My friend is really bad at multitasking. Sometimes I’ll be on the phone with him and he’ll say “I’m going into an elevator” and hang up
[leaning over and kissing my spouse’s forehead]
“Rest in peace.”
My spouse opens their eyes: I really don’t like it when you kiss me goodnight that way.
*Clark Kent leaves his glasses on the coffeemaker at work*
Lois: Anyone see the coffeemaker? You, with the glasses…seen the coffeemaker?
I don’t mean to sound racist, but why do all Chinese food takeout boxes look the same?
Today my 7 year-old came into the room crying. I asked him what happened and he said that his 5 year-old brother put 80 cows in his house in Minecraft while he was offline and that it was “entirely too many cows” and honest to christ I have no idea how to parent any of this.
My son just said he’s going to call me “Squishy” to match my stomach and now I need to have another kid just so I can have a favorite
WAP when I’m involved is likely to be Waffles and Pancakes
Punched myself in the eye trying to pull on my skinny jeans again
I need a bed that pops me out like a toaster.
“Be nice to everyone…
You never know who might have a pool.”
-Mahatma Gandhi
“I’m so tired of being poor and unemployed,” says the TV show character who wears a new designer outfit in every scene
I’m definitely getting on top of the laundry. It’s a great place to nap.
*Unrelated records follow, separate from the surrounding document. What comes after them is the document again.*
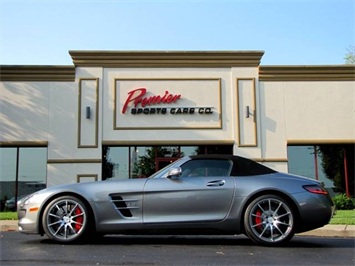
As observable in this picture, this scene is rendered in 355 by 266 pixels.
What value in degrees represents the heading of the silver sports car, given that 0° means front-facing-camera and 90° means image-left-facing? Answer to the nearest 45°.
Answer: approximately 90°

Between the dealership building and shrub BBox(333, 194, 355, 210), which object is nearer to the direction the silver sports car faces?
the dealership building

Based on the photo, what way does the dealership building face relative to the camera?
toward the camera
Me: *singing “Don’t stop believing”*
Joe: What are you doing?
Me: Practicing for Journey duty
J: You mean Jury duty?
M: No, it says…shit
I decided to change things up for my neighbors. Instead of seeing me topless, they caught me bottomless.
Sadly, the days of people using proper English are went.
date offered me her hot tub and started cutting up carrots into it after i got in
am i cooked
I question Chrysler’s dedication to the safety of it’s customers with names like Dodge and Ram.
“Creation science” has the same intellectual heft as “dragon anatomy”.
sergeant: we drop in at 0800 hours.
me: HOOAH!!!
sergeant: and let me remind you these are highly trained insurgents this will be no picnic.
[places wicker basket back in locker]
me: *tearing up* ʰᵒᵒᵃʰ
[1863]
LINCOLN: Here’s what I have so far…”Eighty seven years ago our f—
MARY TODD: Wait, wait…Why don’t you use some whacky weird numbers
Chad Kroeger from Nickelback loves taking part in nativity plays. He has played Joseph, the Inn Keeper and even the back end of a donkey.
But he’s never made it as a wise man.
If you never used that plastic thing that keeps pizza from sticking to the box lid as GI Joe’s poker table you’re too mature for me.
Being a man is pretty cool because men get to have sex with women. Some men.. sometimes.
Think my wife is a little OCD since whenever I go out with the kids I need to come home with the exact same amount.
*Slides down your chimney*
*Straightens all your pictures*
Some say Obama is the biggest liar of all time..
I say, the person who chose the spelling of, “Colonel” is the biggest liar of all time
I have to leave in 5 minutes! Better get ready!